* [Work instruction 1]:
In the text on Liberation Group's lockdown planning, how would the passage from "This was done" to "Guernsey and Jersey." read if "annual report" were changed to "yearly report"?
* [Work instruction 2]:
According to the text on Liberation Group's lockdown planning, why did the bosses consider the impact of a third lockdown in Jersey and Guernsey alongside a UK lockdown?
* [Work instruction 3]:
What cash-saving mitigation plans within the directors' control does the text on Liberation Group's lockdown planning name?

* [Excerpted text]:
__________________________________________________

Bosses at the business have considered the impact of a third lockdown in Jersey and Guernsey during January-February 2022 alongside a UK lockdown.
This was done to assess the robustness of a ‘severe but plausible downside’ scenario of such a situation occurring due to ongoing uncertainty around Covid-19. Details of the scenario planning were set out in Caledonia TLG’s recently published annual report as Liberation Group reported strong trading since pandemic restrictions had eased across the UK, Guernsey and Jersey.
The lockdown scenario made a number of assumptions – that the business had a gradual return to ‘normal’ trading to November 2021 and the UK government imposing a lockdown in January 2022 lasting nine weeks – closing pubs – with payroll support made available.
They ‘concluded that such occurrences would not result in breach of any banking covenants and liquidity could still be maintained by actions under the control of the directors’.
In such a situation, operating cost and capital expenditure cash-saving mitigation plans within the directors’ control included reducing variable labour levels to reflect lower volumes of trade, reducing pub overheads, plus reducing and deferring maintenance and development projects as well as other discretionary spend.
Even without payroll support, the business could survive, it concluded.
‘Under both scenarios, the group is able to operate within its committed facilities and operates within the minimum liquidity covenant throughout the next 12 months.’
Liberation Group said its financial figures demonstrated the benefits of its geographical and channel diversification.

__________________________________________________

* [Records supplied]:
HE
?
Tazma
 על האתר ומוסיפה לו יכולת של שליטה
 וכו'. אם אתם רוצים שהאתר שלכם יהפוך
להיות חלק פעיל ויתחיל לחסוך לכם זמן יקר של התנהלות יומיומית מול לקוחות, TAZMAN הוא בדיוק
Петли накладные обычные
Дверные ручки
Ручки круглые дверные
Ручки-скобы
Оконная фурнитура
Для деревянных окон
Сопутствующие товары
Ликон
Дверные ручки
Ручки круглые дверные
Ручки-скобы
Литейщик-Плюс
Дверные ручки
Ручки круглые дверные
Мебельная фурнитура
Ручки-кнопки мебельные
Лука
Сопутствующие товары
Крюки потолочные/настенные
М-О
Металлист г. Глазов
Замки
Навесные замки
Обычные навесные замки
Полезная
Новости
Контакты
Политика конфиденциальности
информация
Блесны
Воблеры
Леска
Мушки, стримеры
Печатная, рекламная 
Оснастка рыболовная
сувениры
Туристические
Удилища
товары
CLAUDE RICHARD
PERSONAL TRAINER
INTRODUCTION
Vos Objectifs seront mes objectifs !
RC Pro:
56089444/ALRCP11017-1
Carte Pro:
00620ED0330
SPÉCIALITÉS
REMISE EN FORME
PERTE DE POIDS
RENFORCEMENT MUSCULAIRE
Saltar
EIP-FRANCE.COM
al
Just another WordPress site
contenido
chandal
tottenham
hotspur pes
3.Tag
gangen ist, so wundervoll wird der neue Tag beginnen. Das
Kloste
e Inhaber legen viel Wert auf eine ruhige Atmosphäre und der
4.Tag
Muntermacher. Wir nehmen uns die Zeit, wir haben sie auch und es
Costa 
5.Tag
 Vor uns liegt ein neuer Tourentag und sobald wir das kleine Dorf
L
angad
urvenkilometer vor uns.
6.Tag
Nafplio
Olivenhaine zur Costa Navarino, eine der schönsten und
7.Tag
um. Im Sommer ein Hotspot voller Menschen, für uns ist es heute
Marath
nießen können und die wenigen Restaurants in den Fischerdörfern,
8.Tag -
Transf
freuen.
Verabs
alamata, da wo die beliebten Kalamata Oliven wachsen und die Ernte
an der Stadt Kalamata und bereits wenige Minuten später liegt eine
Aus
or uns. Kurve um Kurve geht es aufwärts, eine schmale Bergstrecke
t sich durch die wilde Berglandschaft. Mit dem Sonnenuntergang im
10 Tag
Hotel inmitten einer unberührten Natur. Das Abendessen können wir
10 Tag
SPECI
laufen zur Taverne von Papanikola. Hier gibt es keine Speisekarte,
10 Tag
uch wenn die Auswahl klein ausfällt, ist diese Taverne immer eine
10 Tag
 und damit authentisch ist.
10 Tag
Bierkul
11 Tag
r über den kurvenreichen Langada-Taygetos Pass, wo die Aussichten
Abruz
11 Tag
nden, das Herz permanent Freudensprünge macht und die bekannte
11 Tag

__________________________________________________

* [Task solution 1]:
This was done to assess the robustness of a ‘severe but plausible downside’ scenario of such a situation occurring due to ongoing uncertainty around Covid-19. Details of the scenario planning were set out in Caledonia TLG’s recently published yearly report as Liberation Group reported strong trading since pandemic restrictions had eased across the UK, Guernsey and Jersey.

* [Task solution 2]:
They wanted to test how well the business would hold up in a "severe but plausible downside" scenario of such a lockdown. They considered this scenario because of the ongoing uncertainty around Covid-19.

* [Task solution 3]:
- Reducing variable labour levels to reflect lower volumes of trade
- Reducing pub overheads
- Reducing and deferring maintenance and development projects
- Reducing and deferring other discretionary spend